La Liga craint de devenir une compétition de seconde zone: plusieurs clubs réclament une réforme du mode de négociation des droits télévisés en Espagne pour éviter que le Championnat d'Angleterre, riche d'un récent contrat record, n'attire leurs meilleurs talents.
La centralisation ou la mort? C'est la question du moment dans le football espagnol, où la Ligue (LFP) et certains clubs brandissent la menace d'une grève si le gouvernement n'adopte pas rapidement un décret qui oblige les clubs à vendre leurs droits de manière collective à partir de 2016-2017.
Car contrairement aux autres grands championnats européens, chaque club de Liga est libre de négocier individuellement. Ce qui assure la part du lion au Real Madrid et au FC Barcelone, c'est-à-dire environ la moitié des revenus à eux deux (140 M EUR chacun).
Mais ce système très inégalitaire, en place depuis une vingtaine d'années, est de plus en plus critiqué en Espagne, où certains clubs estiment que les droits TV seraient mieux valorisés en commun. Selon l'Espanyol Barcelone, les 800 M EUR de revenus actuels de la Liga pourraient grossir d'au moins 300 à 400 M EUR en cas de vente centralisée.
"On est à la croisée des chemins", prévient José Maria Gay de Liebana, économiste de l'Université de Barcelone et spécialiste du sport. "Le football espagnol risque d'aller en s'étiolant parce qu'il n'y aura pas cette compétitivité, cet argent. Notre championnat ne sera plus de premier niveau."
- Exode redouté -
Dans le rôle de l'épouvantail, il y a la Premier League, qui vient de signer un contrat astronomique (6,9 milliards d'euros pour la période 2016-2019) et pourrait bientôt dépouiller les clubs espagnols les plus modestes de leurs meilleurs joueurs.

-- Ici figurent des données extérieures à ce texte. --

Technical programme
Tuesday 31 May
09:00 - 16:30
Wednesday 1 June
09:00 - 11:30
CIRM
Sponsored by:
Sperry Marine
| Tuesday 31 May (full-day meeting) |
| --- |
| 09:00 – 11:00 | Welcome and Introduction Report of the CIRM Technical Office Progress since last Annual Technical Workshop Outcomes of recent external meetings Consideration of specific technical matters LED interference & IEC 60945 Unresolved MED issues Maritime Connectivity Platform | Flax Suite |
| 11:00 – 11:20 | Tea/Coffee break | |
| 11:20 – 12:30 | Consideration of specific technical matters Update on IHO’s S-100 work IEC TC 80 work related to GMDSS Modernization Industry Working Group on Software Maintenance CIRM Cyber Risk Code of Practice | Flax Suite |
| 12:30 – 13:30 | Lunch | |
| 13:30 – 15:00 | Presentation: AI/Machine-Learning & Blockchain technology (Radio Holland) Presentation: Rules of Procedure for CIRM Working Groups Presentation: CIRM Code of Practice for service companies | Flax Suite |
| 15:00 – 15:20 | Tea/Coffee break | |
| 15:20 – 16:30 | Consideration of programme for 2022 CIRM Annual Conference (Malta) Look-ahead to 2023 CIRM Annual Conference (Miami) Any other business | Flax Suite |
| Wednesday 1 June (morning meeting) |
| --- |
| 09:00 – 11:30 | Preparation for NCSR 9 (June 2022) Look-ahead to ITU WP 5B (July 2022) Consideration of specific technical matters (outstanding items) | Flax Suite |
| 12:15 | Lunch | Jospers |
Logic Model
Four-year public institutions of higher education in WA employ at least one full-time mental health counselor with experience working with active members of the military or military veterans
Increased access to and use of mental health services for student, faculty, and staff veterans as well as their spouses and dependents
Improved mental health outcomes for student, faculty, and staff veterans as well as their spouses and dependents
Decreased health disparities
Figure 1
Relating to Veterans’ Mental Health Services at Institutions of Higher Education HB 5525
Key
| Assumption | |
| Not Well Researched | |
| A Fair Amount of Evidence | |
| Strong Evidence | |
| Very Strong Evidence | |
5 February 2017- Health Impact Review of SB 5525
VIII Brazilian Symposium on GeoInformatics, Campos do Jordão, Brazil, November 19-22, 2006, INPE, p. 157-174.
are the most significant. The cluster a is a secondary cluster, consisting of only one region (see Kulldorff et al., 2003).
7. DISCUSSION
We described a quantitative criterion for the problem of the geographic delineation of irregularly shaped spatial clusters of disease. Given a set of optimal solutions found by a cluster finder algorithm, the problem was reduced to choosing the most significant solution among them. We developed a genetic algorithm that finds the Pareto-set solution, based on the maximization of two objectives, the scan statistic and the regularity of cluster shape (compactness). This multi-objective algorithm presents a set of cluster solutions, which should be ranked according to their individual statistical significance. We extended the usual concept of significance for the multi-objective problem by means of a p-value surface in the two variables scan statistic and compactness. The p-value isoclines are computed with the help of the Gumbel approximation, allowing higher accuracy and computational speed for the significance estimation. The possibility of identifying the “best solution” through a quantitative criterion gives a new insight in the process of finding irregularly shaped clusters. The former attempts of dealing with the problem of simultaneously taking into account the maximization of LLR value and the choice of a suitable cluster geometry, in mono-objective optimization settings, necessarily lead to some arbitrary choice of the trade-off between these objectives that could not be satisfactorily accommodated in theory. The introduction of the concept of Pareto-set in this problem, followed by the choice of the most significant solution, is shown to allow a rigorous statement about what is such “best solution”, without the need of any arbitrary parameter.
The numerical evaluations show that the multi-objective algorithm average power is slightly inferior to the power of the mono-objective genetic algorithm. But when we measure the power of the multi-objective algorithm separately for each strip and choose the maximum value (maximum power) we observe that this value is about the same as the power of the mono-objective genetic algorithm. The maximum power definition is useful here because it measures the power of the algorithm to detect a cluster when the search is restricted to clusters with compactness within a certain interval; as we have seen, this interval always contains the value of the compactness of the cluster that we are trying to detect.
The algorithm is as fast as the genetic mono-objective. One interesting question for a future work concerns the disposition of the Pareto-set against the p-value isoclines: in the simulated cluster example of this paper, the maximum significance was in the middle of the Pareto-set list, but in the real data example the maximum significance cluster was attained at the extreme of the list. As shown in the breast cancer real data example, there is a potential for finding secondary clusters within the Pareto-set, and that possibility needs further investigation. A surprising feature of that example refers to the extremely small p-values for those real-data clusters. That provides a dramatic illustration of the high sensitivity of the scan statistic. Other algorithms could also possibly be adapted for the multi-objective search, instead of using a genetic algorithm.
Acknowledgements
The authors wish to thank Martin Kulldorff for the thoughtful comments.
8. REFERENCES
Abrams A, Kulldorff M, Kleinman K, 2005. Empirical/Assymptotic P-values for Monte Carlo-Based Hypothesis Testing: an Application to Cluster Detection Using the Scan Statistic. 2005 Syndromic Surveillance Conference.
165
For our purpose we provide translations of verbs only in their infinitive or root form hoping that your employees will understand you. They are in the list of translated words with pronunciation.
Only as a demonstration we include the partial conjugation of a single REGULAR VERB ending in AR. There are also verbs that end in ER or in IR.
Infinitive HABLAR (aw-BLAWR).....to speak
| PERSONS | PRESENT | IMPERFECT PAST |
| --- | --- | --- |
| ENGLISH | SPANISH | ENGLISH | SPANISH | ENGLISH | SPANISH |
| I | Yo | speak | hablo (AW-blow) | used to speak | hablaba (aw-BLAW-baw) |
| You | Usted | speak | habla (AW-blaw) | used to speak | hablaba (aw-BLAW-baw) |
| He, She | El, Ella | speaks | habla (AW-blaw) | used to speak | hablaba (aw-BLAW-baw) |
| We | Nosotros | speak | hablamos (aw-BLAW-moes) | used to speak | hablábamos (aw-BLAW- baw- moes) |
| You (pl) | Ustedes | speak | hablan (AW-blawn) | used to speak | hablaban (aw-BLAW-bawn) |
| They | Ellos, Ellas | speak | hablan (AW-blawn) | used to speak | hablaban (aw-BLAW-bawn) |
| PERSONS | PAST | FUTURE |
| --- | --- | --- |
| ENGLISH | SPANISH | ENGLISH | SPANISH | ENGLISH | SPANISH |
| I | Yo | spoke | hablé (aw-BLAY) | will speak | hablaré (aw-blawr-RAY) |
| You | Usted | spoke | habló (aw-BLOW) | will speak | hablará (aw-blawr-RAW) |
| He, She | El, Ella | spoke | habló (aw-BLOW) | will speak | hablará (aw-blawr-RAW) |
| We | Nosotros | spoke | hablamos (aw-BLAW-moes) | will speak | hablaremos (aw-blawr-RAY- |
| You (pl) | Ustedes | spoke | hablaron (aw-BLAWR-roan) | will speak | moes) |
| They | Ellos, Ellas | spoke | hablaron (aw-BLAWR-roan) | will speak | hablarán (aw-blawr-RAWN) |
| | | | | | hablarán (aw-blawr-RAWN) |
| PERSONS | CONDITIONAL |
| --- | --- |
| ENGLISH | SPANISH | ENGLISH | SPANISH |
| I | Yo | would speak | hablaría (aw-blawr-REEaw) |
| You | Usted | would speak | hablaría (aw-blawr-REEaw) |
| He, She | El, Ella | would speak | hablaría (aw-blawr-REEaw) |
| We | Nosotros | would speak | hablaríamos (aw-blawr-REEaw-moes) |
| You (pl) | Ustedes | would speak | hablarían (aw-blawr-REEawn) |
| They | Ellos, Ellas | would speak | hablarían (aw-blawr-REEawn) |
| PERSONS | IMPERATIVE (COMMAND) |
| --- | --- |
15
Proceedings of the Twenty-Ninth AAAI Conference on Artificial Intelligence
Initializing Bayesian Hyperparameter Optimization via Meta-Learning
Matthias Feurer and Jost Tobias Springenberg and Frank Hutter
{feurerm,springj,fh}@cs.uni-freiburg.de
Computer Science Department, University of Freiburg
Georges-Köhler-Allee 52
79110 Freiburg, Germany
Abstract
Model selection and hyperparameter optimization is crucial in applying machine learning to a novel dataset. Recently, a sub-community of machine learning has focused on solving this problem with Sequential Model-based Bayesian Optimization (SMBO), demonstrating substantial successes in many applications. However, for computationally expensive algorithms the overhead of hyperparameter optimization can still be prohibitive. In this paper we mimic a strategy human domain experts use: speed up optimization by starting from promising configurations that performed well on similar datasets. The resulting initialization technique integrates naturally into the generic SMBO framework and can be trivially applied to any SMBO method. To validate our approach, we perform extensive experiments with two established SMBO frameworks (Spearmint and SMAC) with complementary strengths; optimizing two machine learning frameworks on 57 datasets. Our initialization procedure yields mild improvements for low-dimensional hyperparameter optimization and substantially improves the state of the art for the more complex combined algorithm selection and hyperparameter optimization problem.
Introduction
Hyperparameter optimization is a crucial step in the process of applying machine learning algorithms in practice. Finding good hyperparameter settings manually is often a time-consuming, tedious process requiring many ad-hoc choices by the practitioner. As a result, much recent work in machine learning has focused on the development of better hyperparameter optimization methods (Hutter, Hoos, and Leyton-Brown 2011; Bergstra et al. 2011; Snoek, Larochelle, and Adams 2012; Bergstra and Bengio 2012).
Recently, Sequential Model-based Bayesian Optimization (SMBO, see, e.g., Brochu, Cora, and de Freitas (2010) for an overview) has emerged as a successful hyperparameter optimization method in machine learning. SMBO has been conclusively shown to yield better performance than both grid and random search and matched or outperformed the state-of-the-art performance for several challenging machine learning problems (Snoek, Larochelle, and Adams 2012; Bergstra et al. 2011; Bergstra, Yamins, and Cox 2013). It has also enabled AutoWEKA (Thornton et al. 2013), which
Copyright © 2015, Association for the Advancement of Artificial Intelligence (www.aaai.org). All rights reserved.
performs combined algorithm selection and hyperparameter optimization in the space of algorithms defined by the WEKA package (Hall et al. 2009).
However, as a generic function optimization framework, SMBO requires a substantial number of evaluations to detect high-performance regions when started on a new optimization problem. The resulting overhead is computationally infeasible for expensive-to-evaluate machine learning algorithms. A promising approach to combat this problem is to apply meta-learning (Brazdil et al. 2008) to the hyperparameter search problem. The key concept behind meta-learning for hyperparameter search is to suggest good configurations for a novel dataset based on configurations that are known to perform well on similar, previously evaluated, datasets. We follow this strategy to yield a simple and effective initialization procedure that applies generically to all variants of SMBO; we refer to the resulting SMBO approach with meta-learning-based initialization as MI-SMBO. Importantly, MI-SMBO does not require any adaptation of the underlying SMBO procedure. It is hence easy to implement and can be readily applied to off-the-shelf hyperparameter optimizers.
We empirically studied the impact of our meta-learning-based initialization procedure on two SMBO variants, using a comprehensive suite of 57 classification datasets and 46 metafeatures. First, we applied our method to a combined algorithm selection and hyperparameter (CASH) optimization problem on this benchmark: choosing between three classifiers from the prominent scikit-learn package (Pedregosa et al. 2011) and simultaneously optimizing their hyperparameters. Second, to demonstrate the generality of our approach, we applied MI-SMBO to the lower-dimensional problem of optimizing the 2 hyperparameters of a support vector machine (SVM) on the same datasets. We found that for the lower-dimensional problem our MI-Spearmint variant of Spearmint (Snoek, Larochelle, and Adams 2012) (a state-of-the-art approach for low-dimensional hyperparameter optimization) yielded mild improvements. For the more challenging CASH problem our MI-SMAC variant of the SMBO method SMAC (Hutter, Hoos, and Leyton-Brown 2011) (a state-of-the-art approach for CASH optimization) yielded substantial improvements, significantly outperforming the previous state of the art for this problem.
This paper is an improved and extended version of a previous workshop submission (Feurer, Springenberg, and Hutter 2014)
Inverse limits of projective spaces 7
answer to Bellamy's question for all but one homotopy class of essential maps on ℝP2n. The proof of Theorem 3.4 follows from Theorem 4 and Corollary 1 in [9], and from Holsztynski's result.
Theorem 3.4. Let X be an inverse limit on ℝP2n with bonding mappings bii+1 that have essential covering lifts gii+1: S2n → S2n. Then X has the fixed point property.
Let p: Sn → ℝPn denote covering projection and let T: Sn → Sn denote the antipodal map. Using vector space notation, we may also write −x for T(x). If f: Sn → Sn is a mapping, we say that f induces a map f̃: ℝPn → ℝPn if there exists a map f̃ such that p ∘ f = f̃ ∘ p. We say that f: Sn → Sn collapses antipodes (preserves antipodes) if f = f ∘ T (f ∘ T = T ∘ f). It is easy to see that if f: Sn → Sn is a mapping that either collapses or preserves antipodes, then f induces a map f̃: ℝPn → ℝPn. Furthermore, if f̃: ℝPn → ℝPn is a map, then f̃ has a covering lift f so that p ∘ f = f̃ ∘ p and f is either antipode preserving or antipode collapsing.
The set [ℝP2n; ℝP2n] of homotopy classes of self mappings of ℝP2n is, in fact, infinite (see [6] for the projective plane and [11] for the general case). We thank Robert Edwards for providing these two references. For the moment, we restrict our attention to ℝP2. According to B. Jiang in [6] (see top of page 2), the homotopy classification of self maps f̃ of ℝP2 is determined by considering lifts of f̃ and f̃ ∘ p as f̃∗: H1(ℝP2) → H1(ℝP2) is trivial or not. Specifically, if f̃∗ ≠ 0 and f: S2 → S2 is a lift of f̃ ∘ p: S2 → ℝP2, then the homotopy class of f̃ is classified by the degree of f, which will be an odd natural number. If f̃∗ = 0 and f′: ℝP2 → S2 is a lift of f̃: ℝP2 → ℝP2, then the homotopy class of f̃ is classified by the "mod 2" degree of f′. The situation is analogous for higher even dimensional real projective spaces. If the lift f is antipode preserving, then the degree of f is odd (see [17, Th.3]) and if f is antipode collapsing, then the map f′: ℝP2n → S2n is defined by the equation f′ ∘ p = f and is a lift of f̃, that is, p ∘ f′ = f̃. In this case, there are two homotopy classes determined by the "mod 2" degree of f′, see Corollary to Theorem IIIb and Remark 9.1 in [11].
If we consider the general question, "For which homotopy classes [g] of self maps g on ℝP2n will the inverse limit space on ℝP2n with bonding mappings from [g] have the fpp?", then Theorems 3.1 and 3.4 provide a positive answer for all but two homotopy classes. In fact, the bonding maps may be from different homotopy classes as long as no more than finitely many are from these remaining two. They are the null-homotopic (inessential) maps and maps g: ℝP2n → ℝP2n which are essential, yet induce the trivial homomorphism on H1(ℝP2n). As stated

Difficile de rivaliser: un club de milieu de tableau comme l'Espanyol dit attendre environ 24 M EUR de droits TV par saison, alors que le dernier du classement en Angleterre devrait toucher à l'avenir plus de 100 M EUR par an.
"On pourrait se retrouver dans la situation où tous les bons joueurs vont partir pour jouer en Premier League", a expliqué à l'AFP Joan Collet, président de l'Espanyol.
Un tel exode a déjà pris forme ces dernières années, à l'image du départ de David Silva vers Manchester City ou de Diego Costa à Chelsea, même si l'Espagne reste encore très compétitive en Europe: le Real Madrid a remporté la dernière Ligue des champions et Séville l'Europa League.
Mais vu les difficultés financières actuelles des clubs espagnols, très endettés, Real et Barça pourraient à terme être les seuls à rivaliser en Europe. Et la baisse de niveau en Espagne risque de leur nuire en faisant fuir des cadors comme Lionel Messi ou Cristiano Ronaldo.
"S'ils voient que ce championnat n'est plus compétitif, ils voudront s'en aller", prophétise José Maria Gay de Liebana.
Même le Barça, pourtant privilégié, reconnaît un risque: "Le FC Barcelone est conscient que cette différence (de revenus entre clubs en Liga, NDLR) n'est pas tenable", a dit à l'AFP Manel Arroyo, vice-président du club blaugrana. "Il est nécessaire d'avancer vers une loi gouvernementale, comme dans d'autres pays du monde."
- Menace de grève -
Vendredi dernier, la LFP et la fédération espagnole (RFEF) ont demandé conjointement au gouvernement de publier "en urgence" le décret tant attendu, promis à l'automne par le président du Conseil supérieur du sport (CSD), le secrétaire d'Etat Miguel Cardenal.
Mais il n'y a "pour le moment" pas de date fixée pour sa publication, a indiqué à l'AFP une source proche du CSD.
L'une des raisons de cette attente, selon le quotidien El Pais, pourrait être l'envoi au CSD d'une lettre de la Fifa évoquant une éventuelle suspension des compétitions en cas d'ingérence du gouvernement dans le football. Ce n'était néanmoins pas une lettre "agressive", a-t-on précisé de source proche du CSD.
Si le statu quo subsiste, les perturbations pourraient venir des clubs eux-mêmes: le président de la LFP, Javier Tebas, a laissé planer la menace d'une grève.
Une assemblée générale des clubs est programmée le 25 mars. Reste la possibilité d'une solution intermédiaire comme le souhaite Valence, qui évoque un accord "interne" entre clubs sans passer par une loi.
Mais si cette réforme finit par être adoptée, d'autres défis demeurent pour égaler l'ogre anglais: mieux adapter les horaires souvent tardifs des matches au marché international, notamment asiatique, lutter contre le piratage des rencontres ou encore augmenter le nombre de téléspectateurs abonnés.